Maras Verbannung ins Strafhaus, Timons sonderbare Wandlung und das Zusammentreffen mit Marlon hatten ihre Gewissheiten ins Wanken gebracht. Sie konnte das Wort
Schutz
nicht mehr denken, ohne dass im Hintergrund das Wort
Kontrolle
auftauchte.
Sie schob ihre Gedanken weg. Es war Zeit, sich eine andere Methode für Sonja auszudenken, eine, bei der sie sich sicher fühlen konnte.
»Versuchen wir es mit Assoziation«, sagte sie. »Ich nenne dir einen Begriff und du schreibst auf, was dir dazu einfällt. Einverstanden?«
Sonja nickte.
»Ferien«, sagte Jana.
Sonja überlegte, dann schrieb sie.
Sonne. Wärme. Zeit haben. Ausruhen. Keine Schule. Andere Arbeiten. Sommer.
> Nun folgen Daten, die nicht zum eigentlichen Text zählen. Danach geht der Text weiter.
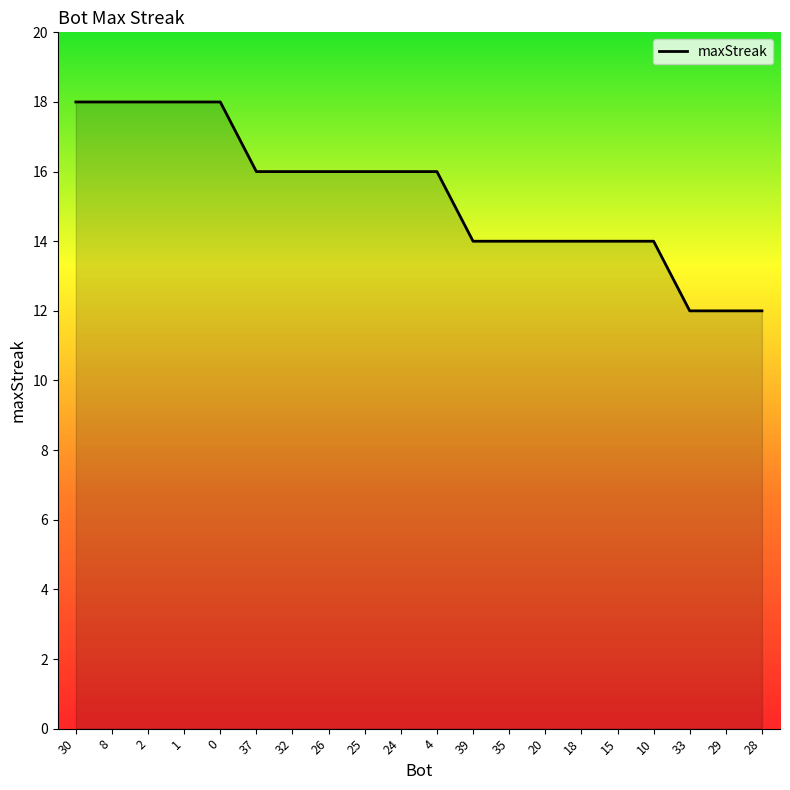

Where does the data first go above 16?

30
Vorbei.
»Und jetzt«, sagte Jana, »überlegen wir, wie wir aus diesen Eckpfeilern einen Text zaubern können.«
»Jana?«
»Ja?«
»Danke.«
La Lune saß am Kopfende des langen Tisches, die Mitglieder des engsten Kreises hatten sich auf den Stühlen niedergelassen, die an den Längsseiten aufgestellt waren. Elsbeth und Karen hatten Mara in den Raum geführt und waren still wieder hinausgegangen.
In der Frühe hatten sie von ihr verlangt, das Gewand anzuziehen. Die übrige Kleidung wollten sie in Maras Zimmer schaffen lassen.
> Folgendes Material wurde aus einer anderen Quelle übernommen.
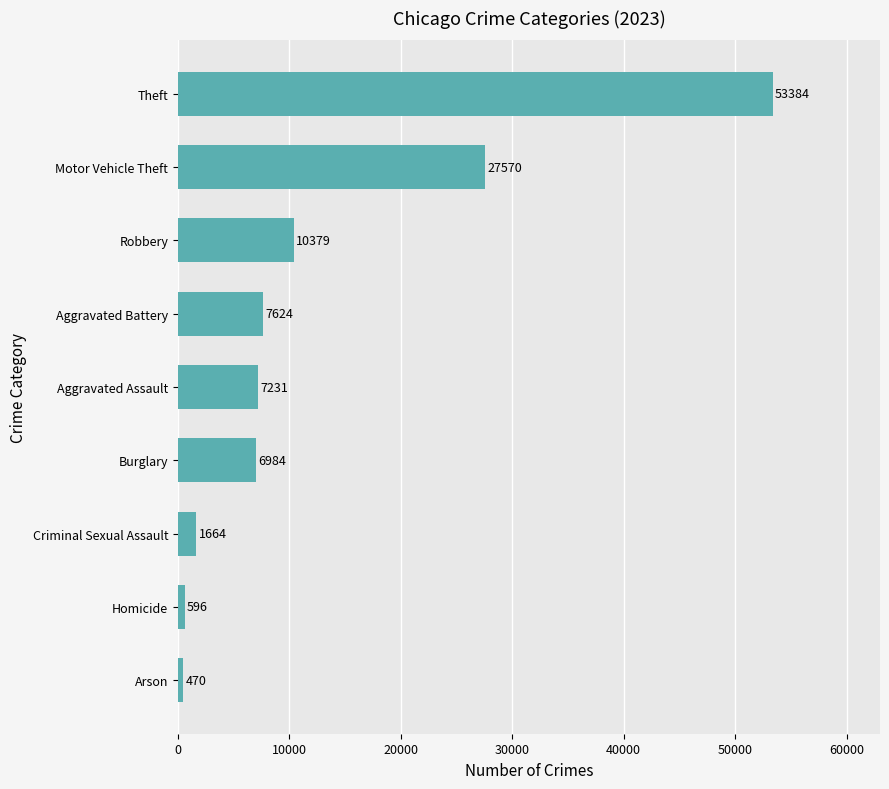

What value does the data have at Motor Vehicle Theft, to the nearest 10?

27570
Das Gewand. Mara hatte es angesehen und plötzlich war es ihr zuwider gewesen. Sie hatten ihr verwehrt, es im Strafhaus zu tragen, als wäre es heilig und Mara könne es entweihen. Und nun bestanden sie darauf, dass sie es anzog?
Aber dann hatte sie sich doch nicht dagegen gewehrt. Wenn das Gewand der Schlüssel nach draußen war, wollte sie nicht so dumm sein, es sich mit Elsbeth und Karen zu verscherzen.
Der kurze Gang hierher, die frische Luft, die Sonne und das Gezwitscher der Vögel hatten die Lethargie der vergangenen Tage von Mara abfallen lassen. Sie hatte den Wind auf dem Gesicht und im Haar gespürt und sich wieder ein bisschen lebendiger gefühlt. Als wäre sie lange krank gewesen und nun auf dem Weg, wieder gesund zu werden.
Fünf Frauen und fünf Männer, das war der engste Kreis. Mara hatte bisher nicht viel mit ihnen zu tun gehabt. Sie wünschte, das wäre so geblieben.